L’ultime ironie de la fin est que deux policiers ordinaires deviennent au cœur d’une opération d’importance nationale simplement parce qu’ils terminent le travail qui se trouve devant eux. Leur récompense n’est pas présentée comme un triomphe facile. Ils survivent, reçoivent une reconnaissance officielle et continuent à travailler, mais cette expérience change définitivement leur perception du danger, de la loyauté et du partenariat.
Identifier la véritable décision
Le choix essentiel consiste à savoir si Carmona et Rosales accepteront l’argent d’El Chapo ou le garderont en détention. Tout ce qui suit dépend de leur refus.
Suivre l’escalade personnelle
Observez comment le cartel passe de la corruption aux menaces contre la famille de Carmona. La pression devient personnelle lorsque Isaura et les filles sont prises pour cible.
Distinguer la peur de l’issue réelle
Carmona croit que sa famille a été tuée, mais cette supposition est fausse. L’armée arrive à la maison et empêche le cartel de le forcer à se rendre.
Comprendre le transfert
Valladares s’attache à El Chapo avec des menottes afin que la Police fédérale puisse consigner officiellement la capture et conserver le mérite de l’arrestation.
Lire l’épilogue
Les cartons de fin confirment que les agents ont survécu, ont été reconnus professionnellement et restent liés après l’opération.
Détails de la fin à retenir :
- Carmona et Rosales refusent le pot-de-vin, qui ne cesse d’augmenter
- Le cartel menace Isaura et les filles de Carmona
- Le coup de feu apparent ne tue pas la famille
- Les Marines empêchent Carmona de tirer sur El Chapo
- Valladares protège la revendication de la Police fédérale
- Les deux agents survivent et reçoivent une reconnaissance officielle
Q: El Chapo est-il capturé à la fin de La captura ?
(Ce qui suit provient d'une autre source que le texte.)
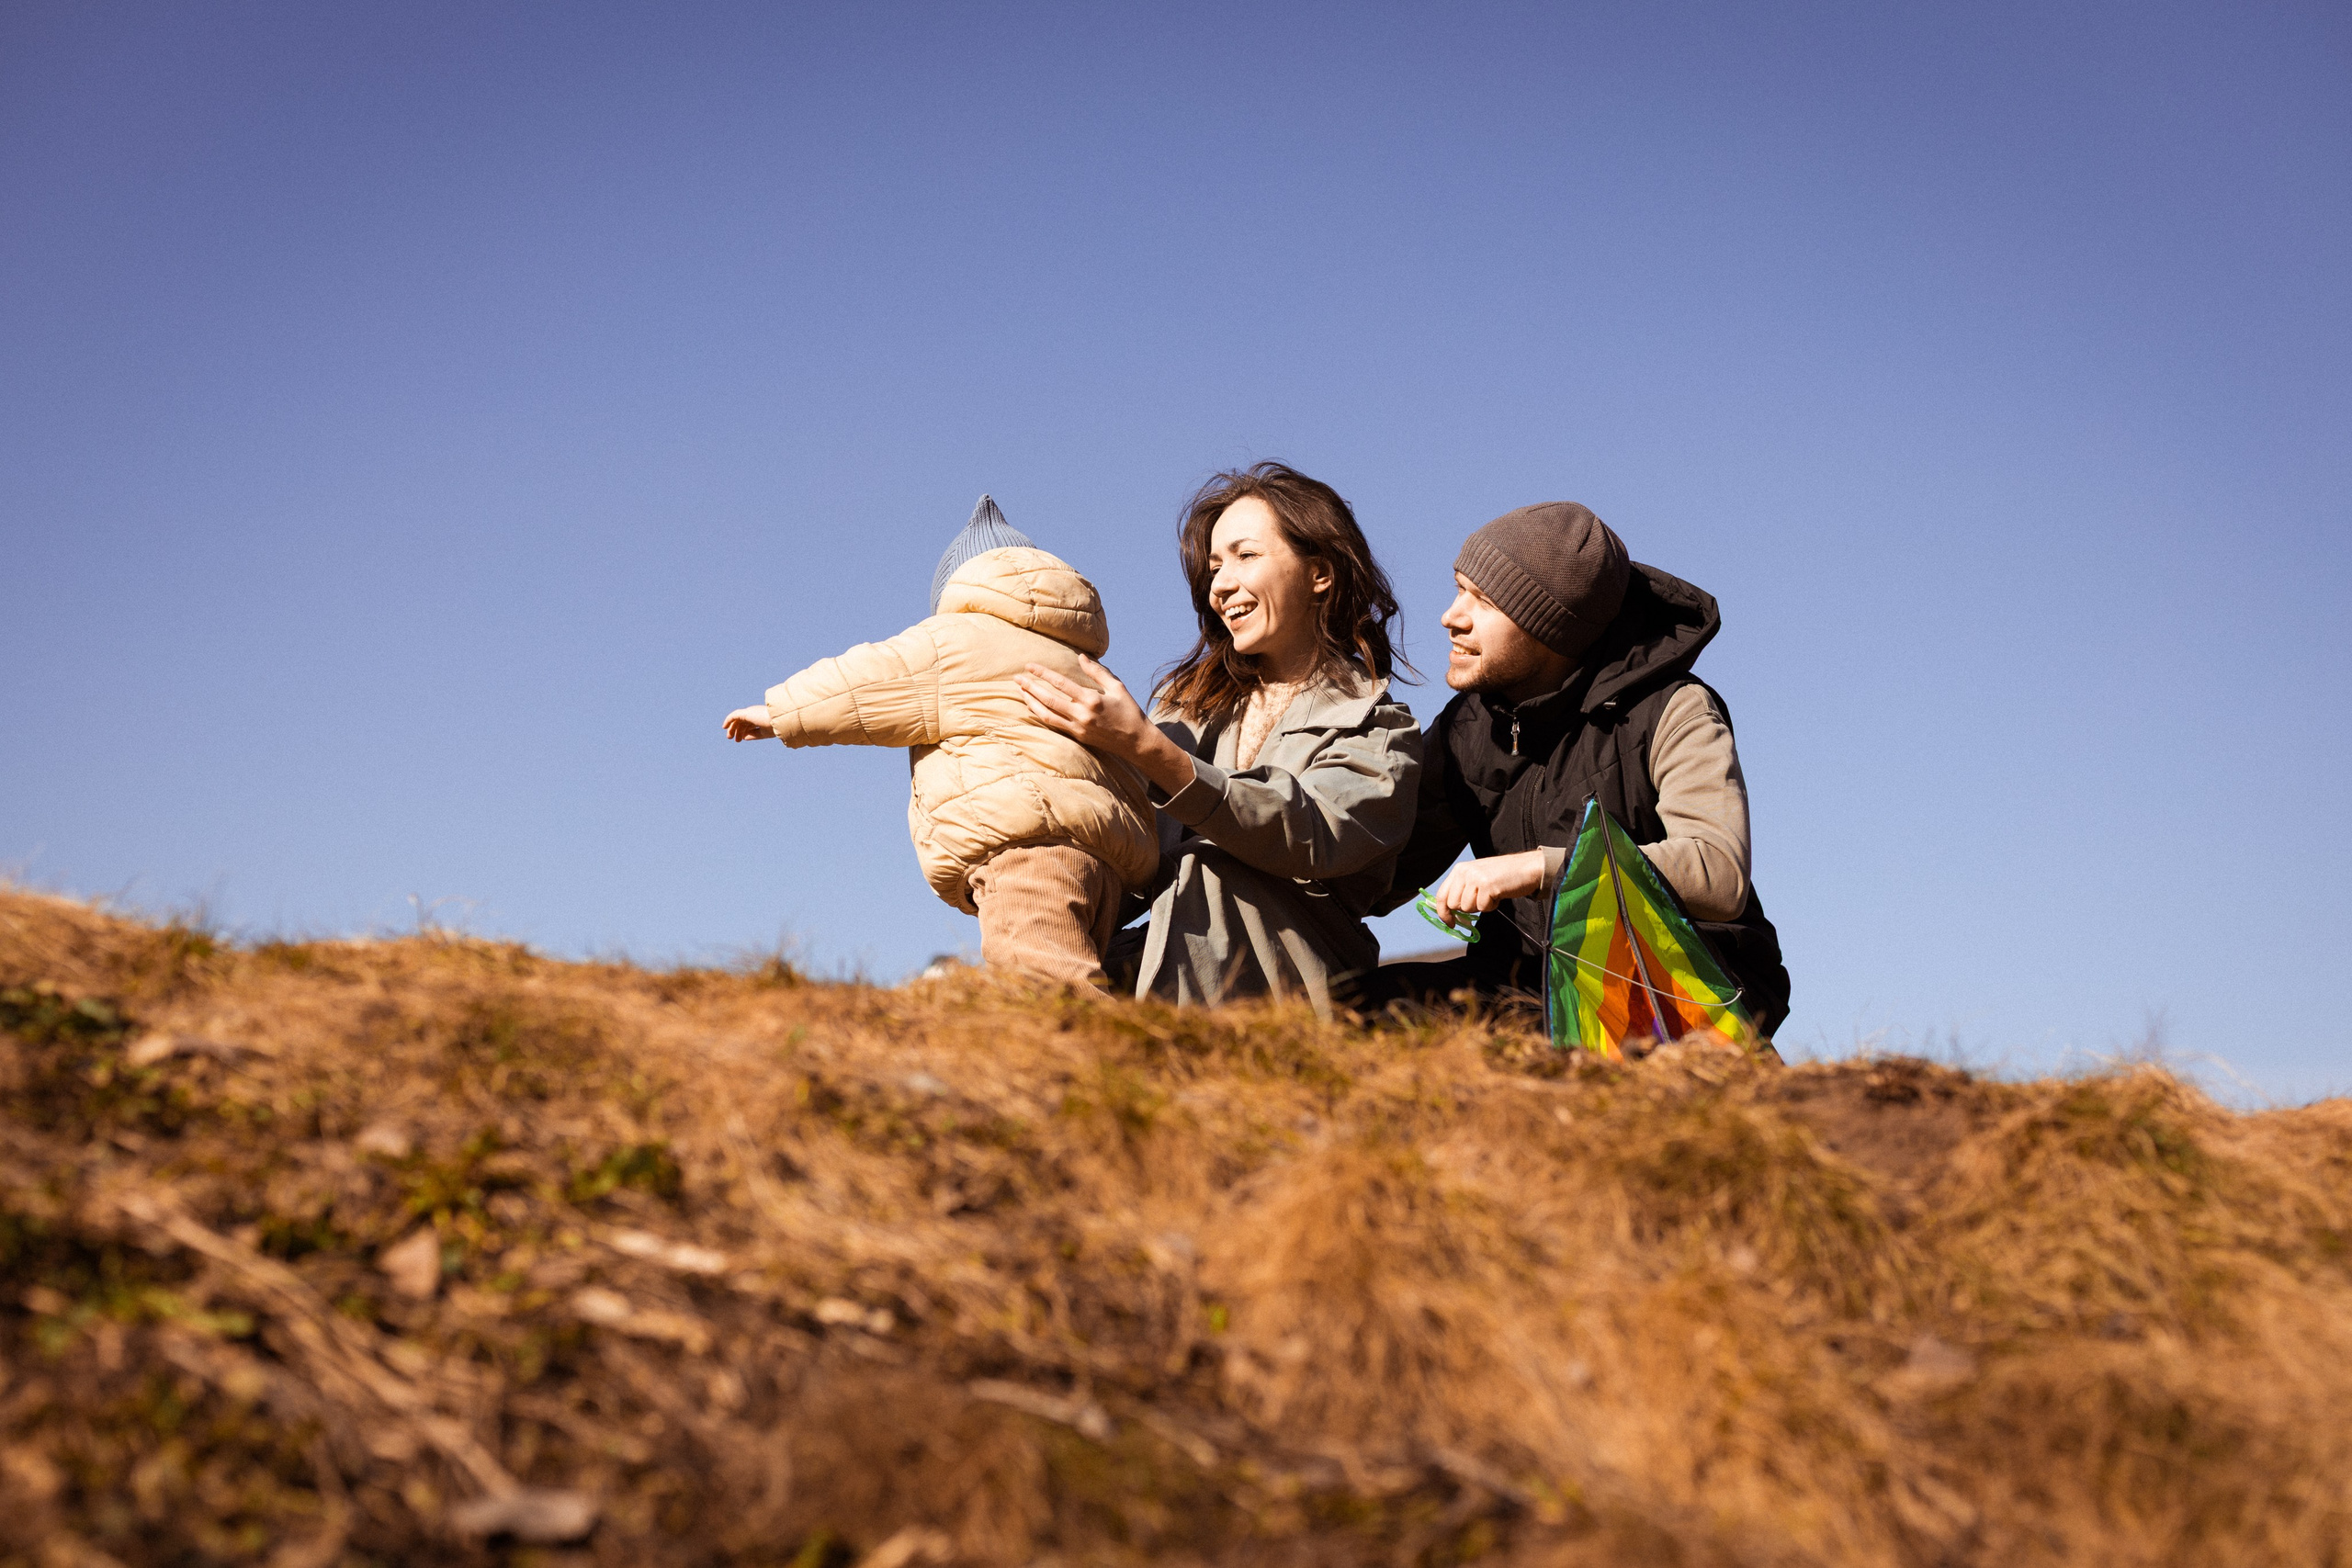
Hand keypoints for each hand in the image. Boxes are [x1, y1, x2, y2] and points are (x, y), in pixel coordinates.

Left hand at [723, 705, 774, 740]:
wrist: (779, 720)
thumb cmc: (774, 727)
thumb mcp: (763, 733)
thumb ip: (754, 734)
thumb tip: (744, 737)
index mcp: (760, 717)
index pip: (750, 724)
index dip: (745, 731)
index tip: (742, 739)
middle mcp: (755, 713)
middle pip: (743, 722)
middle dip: (739, 730)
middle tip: (735, 740)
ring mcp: (750, 712)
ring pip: (738, 719)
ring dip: (733, 728)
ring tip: (729, 737)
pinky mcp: (746, 713)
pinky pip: (734, 716)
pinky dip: (728, 720)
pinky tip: (725, 727)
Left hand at [1016, 656, 1195, 794]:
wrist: (1136, 741)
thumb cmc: (1129, 711)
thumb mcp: (1117, 687)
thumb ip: (1097, 672)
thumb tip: (1080, 657)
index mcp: (1092, 699)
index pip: (1061, 683)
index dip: (1043, 673)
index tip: (1029, 666)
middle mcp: (1082, 714)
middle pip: (1048, 699)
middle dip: (1030, 687)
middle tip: (1017, 678)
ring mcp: (1078, 727)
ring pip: (1047, 714)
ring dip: (1031, 702)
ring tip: (1021, 691)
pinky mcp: (1077, 736)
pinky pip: (1054, 724)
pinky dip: (1041, 714)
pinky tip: (1033, 706)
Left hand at [1428, 850, 1548, 928]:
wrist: (1527, 868)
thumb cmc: (1503, 876)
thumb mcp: (1477, 877)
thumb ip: (1462, 890)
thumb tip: (1449, 913)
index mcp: (1459, 869)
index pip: (1442, 895)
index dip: (1443, 913)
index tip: (1450, 923)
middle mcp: (1464, 871)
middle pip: (1453, 904)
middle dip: (1467, 909)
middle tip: (1482, 901)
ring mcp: (1475, 878)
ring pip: (1467, 908)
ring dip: (1481, 906)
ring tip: (1491, 894)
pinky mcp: (1487, 885)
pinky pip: (1482, 908)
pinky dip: (1492, 906)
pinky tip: (1498, 895)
Oui. Carmona et Rosales le gardent en détention malgré le pot-de-vin et les menaces du cartel. Les Marines le sécurisent finalement en vue du transfert officiel.
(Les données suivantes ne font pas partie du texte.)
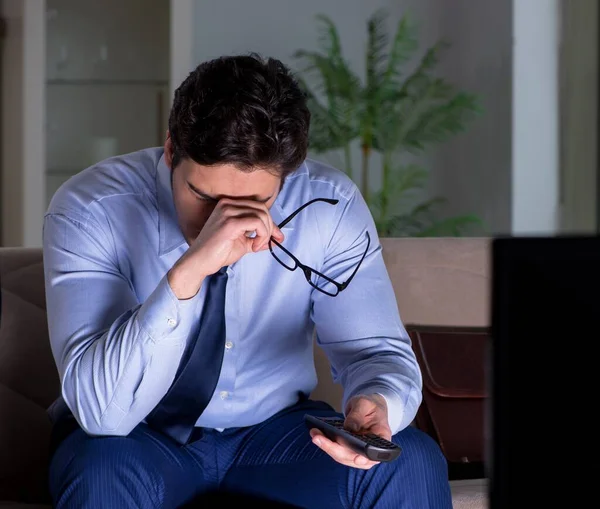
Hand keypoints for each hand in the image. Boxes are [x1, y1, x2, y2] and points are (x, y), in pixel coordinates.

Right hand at [169, 198, 283, 298]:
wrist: (199, 262)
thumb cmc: (217, 252)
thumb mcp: (242, 243)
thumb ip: (258, 238)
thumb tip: (276, 238)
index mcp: (229, 205)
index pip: (258, 206)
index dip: (271, 221)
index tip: (277, 236)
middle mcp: (227, 204)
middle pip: (262, 208)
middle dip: (271, 226)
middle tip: (268, 242)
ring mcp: (228, 212)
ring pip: (261, 214)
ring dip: (265, 233)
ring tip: (256, 246)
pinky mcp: (230, 222)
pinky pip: (257, 223)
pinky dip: (261, 235)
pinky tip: (253, 246)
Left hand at [310, 394, 390, 469]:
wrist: (368, 409)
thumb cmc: (370, 406)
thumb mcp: (365, 404)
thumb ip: (358, 415)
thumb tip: (349, 427)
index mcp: (382, 438)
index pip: (376, 453)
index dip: (366, 458)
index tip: (358, 459)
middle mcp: (371, 449)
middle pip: (354, 457)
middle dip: (334, 449)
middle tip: (318, 438)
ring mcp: (360, 452)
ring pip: (343, 456)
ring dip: (327, 447)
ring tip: (315, 434)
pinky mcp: (349, 450)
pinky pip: (338, 451)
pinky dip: (327, 444)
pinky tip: (317, 435)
Q: La famille de Carmona meurt-elle dans La captura ?
Non. Carmona croit qu’Isaura et leurs filles ont été tuées après avoir entendu un coup de feu, mais Isaura appelle ensuite pour confirmer que l’armée les a protégées.
Q: Pourquoi Valladares s’attache-t-il à El Chapo avec des menottes ?
Valladares veut empêcher la Marine de revendiquer l’ensemble de l’opération. En restant attaché à El Chapo, il préserve le rôle de la Police fédérale dans la capture et le rapport officiel.
Q: Que deviennent Carmona et Rosales après la fin ?
Les deux agents survivent. Carmona est promu et affecté à un service de sécurité à l’étranger, tandis que Rosales reçoit une décoration pour bravoure et reporte sa retraite.
La captura s’achève sur la victoire du devoir face à l’intimidation : les agents ne gagnent pas parce qu’ils sont plus forts que le cartel, mais parce qu’ils refusent d’abandonner leur jugement.